Electronic band structure and optoelectronic properties of SrCu2X2(X = As, Sb): DFT calculation

Abstract

All-electron-full potential linear-augmented plane wave method with Engel Vosko approximation was used for calculating the electronic structure, Fermi surface, and optical properties of SrCu2X2 (X = As, Sb). The calculated band structure and Fermi surface show that the metallic behavior of SrCu2X2 increases as one move from As to Sb.
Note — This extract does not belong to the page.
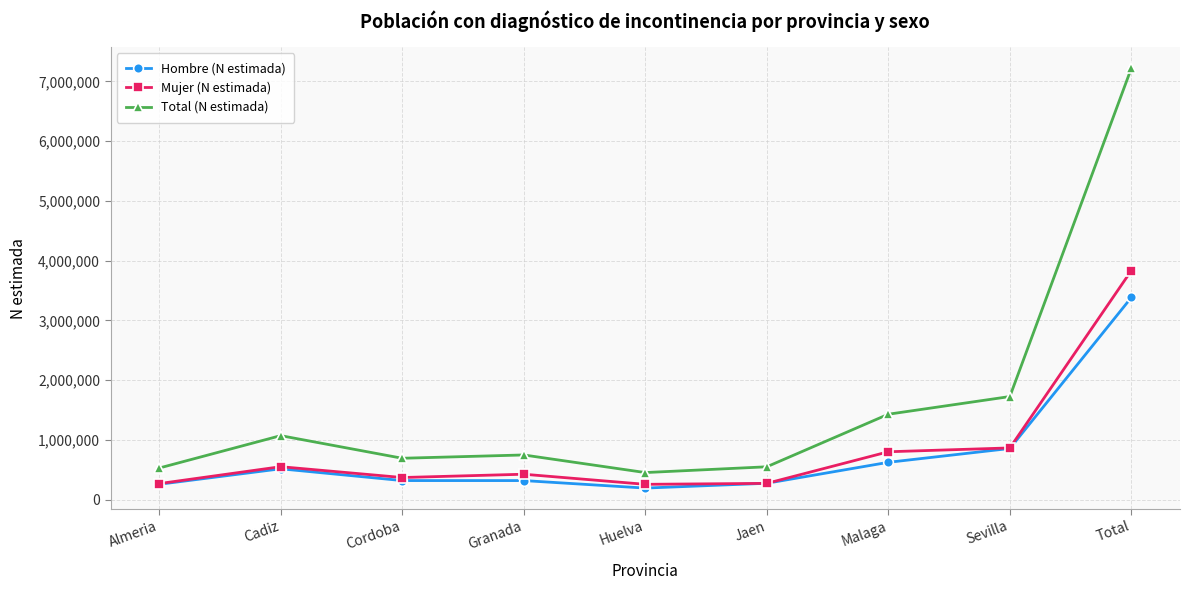

Does the chart display data point markers on the line(s)?

Yes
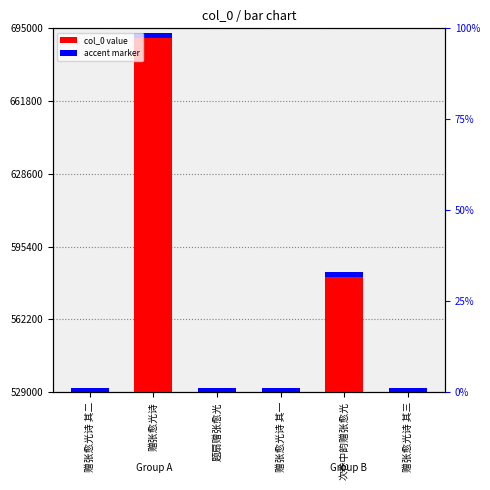

At which label does the data first exceed 531120?

赠张愈光诗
The calculated partial density of states shows that As-s/p/d, Cu-s/p, and Sr-s/p/d states are forming the Fermi surface for SrCu2As2, whereas Sb-s/p/d, Cu-s/p, and Sr-s/p/d states are forming the Fermi surface for SrCu2Sb2. The calculated densities of states at Fermi level and electronic specific heat are 14.2 (42.57) states/Ryd-cell and 2.60 (7.37) mJ/mol 2 for SrCu2As2 (SrCu 2Sb2). The complex optical dielectric function's dispersion and the related optical properties such as refractive indices, extension coefficient, absorption coefficient, reflectivity, energy loss function, and optical conductivity were calculated and discussed in detail. The optical properties show a considerable anisotropy between the two components.